La caravelle décolla

Vers Marseille,

Une fois encore …

Il n’ouvrit pas les yeux

Du voyage.

Sous ses paupières closes

Les branches des palmiers

Doucement balançaient …

Toute la soirée Achille l’obsolète a senti la douleur dans son talon. A trop pousser sa vieille machine elle renâcle pense t-il. La nuit s’étire comme il aime qu’elle le fasse pour lui. La nuit est une chatte aimante et lascive, elle l’entoure de ses ombres chaudes et silencieuses. Son velours noir recouvre, apaise et lave les miasmes du jour passé. Le jais profond l’enserre comme un vieil insecte dans la gangue d’ambre doré de la lampe de bureau. Y volêtent, éphémères et fragiles, les minuscules papillons diaphanes des souvenirs qu’il croyait perdus.
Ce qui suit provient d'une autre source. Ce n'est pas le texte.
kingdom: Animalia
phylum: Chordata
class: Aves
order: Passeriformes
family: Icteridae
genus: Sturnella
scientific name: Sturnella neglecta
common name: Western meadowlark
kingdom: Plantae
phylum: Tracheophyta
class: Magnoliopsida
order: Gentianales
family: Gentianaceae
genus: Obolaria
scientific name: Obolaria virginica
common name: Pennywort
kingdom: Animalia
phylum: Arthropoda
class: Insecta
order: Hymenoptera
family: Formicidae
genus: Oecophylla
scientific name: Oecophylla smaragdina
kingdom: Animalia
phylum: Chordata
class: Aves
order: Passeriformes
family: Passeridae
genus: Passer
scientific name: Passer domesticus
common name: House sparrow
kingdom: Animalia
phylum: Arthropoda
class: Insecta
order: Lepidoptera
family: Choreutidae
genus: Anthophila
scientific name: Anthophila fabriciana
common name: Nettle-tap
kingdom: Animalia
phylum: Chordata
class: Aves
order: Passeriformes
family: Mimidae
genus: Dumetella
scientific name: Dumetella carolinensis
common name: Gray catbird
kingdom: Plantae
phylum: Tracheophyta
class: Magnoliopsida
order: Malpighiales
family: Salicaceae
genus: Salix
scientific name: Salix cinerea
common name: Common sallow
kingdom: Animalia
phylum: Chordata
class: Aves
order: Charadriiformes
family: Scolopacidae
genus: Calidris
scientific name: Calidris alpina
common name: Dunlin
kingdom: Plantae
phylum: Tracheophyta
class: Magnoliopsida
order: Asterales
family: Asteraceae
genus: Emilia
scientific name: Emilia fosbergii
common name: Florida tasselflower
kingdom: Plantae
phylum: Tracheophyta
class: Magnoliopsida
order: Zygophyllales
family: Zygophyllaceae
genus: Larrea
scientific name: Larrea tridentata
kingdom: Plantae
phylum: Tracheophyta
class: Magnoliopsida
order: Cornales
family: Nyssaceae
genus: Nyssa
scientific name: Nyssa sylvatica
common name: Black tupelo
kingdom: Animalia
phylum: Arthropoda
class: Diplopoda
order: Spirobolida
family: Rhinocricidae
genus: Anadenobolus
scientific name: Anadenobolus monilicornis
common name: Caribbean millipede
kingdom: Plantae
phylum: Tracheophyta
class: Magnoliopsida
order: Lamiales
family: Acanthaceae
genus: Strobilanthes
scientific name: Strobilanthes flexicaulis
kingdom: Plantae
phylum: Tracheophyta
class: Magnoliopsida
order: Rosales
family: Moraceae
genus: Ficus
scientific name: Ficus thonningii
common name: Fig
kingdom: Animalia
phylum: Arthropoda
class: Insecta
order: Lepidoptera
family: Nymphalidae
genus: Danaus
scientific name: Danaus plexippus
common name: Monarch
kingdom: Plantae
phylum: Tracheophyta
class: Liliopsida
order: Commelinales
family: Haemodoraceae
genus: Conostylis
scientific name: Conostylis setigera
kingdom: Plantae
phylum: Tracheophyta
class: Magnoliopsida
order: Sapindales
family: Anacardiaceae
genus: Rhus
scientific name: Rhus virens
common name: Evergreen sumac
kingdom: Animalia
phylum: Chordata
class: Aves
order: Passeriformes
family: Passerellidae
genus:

Au creux de son oeuf de lumière fauve il est l’enfant de Nyx qui lui ouvre les portes du passé. Douce comme une bouche humide elle lui susurre des mots secrets. Ses doigts de crêpe funèbre lui caressent le front et lui donnent les clés. Ces moments d’intimité forte avec les mystères des profondeurs de l’âme des mondes, il les vénère et les attend. Le noir intense lui donne la lumière derrière le miroir des apparences. Le sens jaillit et le déstabilise.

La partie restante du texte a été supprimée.